Isabella Bird, Mountain Jim Nugent, and Their Unlikely Friendship

 

 

Neither Isabella nor Jim was so drained they could not appreciate the incredible sweeping views.  Standing at the highest point in the park, they looked out over an unbroken expanse of pines and snow-slashed pinnacles and more.  “There, far below, links of diamonds showed where the Grand River takes its rise to the mysterious Colorado…,” Isabella wrote describing the sight.  “Nature, rioting in her grandest mood, exclaimed with voices of grandeur, solitude, sublimity, beauty, and infinity, ‘Lord, what is man, that Thou art mindful of him?’”

Isabella and Jim had reached the summit so late their time spent admiring the view was abbreviated.  The group needed to start back down the mountain before daylight faded.  Downer and Rogers were anxious to get underway, and Isabella thought for a moment they would suggest going it alone.  They had made a few comments about women being an encumbrance on such a journey.  “A woman’s incompetence on rough mountainous trips detains the others and can even endanger lives,” she overheard Rogers say.  Jim championed Isabella’s right to climb Longs Peak and assured the men that “if it were not to take the lady up, he would not have gone at all.”
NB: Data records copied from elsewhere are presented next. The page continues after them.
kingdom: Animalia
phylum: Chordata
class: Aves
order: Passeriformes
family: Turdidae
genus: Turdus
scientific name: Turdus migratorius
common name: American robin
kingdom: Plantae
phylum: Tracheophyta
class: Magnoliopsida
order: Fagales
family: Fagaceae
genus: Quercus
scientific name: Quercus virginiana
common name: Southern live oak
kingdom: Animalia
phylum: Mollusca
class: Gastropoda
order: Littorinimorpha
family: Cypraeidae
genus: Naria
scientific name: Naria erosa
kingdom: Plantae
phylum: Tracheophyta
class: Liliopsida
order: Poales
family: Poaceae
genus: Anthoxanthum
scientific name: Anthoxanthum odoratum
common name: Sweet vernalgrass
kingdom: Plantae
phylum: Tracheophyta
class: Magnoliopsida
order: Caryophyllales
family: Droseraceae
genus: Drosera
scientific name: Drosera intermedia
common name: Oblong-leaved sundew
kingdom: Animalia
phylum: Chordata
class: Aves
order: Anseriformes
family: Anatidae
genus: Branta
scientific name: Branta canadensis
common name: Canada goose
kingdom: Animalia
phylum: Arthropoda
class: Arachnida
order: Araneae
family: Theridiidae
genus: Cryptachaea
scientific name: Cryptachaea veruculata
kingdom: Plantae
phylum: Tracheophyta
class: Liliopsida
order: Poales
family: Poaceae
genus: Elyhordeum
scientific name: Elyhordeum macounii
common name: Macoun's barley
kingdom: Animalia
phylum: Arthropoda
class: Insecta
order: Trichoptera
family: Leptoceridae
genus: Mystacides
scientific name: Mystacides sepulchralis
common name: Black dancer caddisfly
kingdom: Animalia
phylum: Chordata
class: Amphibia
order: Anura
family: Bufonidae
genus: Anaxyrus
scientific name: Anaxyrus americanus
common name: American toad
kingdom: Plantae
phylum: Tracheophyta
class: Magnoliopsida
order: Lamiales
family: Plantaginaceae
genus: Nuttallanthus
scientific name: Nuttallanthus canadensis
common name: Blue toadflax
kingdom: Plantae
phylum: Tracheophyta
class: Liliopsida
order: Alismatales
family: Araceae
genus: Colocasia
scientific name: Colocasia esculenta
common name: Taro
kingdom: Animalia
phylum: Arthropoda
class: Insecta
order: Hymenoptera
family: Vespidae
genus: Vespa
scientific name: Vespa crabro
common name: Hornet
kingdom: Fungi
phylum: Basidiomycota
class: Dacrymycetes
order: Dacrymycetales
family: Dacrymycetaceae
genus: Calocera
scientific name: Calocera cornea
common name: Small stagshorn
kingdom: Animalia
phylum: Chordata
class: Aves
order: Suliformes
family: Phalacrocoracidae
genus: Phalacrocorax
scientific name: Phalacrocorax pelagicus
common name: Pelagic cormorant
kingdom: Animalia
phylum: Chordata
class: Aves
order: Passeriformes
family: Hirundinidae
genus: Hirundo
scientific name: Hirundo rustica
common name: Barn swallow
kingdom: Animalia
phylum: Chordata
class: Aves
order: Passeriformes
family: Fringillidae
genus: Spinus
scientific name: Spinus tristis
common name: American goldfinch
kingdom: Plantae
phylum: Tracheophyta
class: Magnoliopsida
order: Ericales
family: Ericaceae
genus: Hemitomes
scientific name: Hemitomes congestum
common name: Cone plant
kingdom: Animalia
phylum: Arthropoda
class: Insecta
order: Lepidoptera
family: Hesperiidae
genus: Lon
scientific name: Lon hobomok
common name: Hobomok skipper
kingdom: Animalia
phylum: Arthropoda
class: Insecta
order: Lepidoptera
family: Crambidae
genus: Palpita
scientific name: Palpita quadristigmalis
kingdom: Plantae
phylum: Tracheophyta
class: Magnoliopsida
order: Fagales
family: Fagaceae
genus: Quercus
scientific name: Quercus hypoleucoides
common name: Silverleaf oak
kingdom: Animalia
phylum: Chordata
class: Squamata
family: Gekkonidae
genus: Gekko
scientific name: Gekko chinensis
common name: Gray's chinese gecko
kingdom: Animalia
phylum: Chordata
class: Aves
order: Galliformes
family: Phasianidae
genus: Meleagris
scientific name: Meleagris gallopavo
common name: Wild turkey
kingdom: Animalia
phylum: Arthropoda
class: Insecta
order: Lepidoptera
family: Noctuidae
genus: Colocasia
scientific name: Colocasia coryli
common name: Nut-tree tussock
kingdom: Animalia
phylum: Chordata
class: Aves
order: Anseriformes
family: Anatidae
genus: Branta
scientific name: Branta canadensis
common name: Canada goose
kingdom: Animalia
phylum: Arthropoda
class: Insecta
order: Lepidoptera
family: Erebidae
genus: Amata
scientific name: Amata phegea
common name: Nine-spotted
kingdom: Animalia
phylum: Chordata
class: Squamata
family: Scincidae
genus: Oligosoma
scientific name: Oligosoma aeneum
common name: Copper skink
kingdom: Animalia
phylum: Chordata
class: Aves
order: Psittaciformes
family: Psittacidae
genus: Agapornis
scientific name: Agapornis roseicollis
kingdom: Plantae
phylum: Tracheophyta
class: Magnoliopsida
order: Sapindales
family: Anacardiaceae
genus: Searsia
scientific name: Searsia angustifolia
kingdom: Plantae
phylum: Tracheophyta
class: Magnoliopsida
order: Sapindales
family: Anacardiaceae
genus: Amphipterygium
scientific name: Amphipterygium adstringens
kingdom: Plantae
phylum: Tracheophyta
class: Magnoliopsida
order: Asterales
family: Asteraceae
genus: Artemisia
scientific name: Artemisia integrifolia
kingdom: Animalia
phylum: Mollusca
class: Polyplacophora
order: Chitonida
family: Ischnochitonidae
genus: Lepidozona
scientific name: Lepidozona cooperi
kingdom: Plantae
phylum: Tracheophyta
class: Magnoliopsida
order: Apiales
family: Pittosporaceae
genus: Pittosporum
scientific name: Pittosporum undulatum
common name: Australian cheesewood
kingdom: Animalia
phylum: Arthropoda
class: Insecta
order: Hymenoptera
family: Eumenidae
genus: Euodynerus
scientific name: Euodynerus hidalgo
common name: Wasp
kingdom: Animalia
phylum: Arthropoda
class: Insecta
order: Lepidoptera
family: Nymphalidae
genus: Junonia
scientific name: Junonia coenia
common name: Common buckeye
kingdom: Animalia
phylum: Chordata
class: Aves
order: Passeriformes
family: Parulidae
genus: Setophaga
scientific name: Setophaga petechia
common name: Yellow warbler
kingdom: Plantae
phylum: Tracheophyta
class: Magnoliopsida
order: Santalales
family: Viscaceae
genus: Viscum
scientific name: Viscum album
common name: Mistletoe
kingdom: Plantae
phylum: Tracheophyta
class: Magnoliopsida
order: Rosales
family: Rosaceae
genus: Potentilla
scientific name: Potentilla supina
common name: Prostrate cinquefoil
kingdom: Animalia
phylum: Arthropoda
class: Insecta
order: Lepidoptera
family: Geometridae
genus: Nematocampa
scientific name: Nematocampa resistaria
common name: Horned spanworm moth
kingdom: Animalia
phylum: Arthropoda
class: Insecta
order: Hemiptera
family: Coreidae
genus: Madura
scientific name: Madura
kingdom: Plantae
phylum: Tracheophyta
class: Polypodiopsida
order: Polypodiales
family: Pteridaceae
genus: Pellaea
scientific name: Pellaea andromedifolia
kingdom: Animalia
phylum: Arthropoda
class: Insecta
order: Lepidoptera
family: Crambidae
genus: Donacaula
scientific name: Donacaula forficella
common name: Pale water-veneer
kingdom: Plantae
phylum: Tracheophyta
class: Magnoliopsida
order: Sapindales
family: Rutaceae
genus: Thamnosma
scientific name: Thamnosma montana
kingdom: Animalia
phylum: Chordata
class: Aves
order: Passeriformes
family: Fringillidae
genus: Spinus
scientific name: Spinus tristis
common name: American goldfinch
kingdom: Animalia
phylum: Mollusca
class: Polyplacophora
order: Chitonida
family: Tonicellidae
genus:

Isabella noted in her memoirs the reason the young men on the venture were in a hurry to descend the mountain was that one of them was afraid long periods in the high altitude would lead to lung damage.  She noted that respiration at 15,000 feet was painful, and they were all struggling with getting enough to drink.  Before starting down the peak, each wrote their name and date on a piece of paper, placed it inside a tin, and tucked the tin snuggly in a crevice.

Descending the mountain was unnerving.  Isabella scooted to the edge of the peak, dangled her feet in front of her, and searched the cracks in the rock for a place to set her foot.  Jim had climbed down ahead of her, and, when she couldn’t find a crevice to use as a foothold, he allowed her to put her feet on his shoulders.  His strong arms lifted her from steep rock formations and gently placed her on secure ledges below.  Although Isabella was grateful for Jim’s help, she felt ashamed she required it.  She wanted him to see her as courageous and strong, not needy and dependent.  From what Rogers observed, Jim looked at Isabella with deep admiration and respect.  The glances the two exchanged as Jim held her in his arms carrying her from one narrow, icy ledge to another was proof the two had grown to care for one another.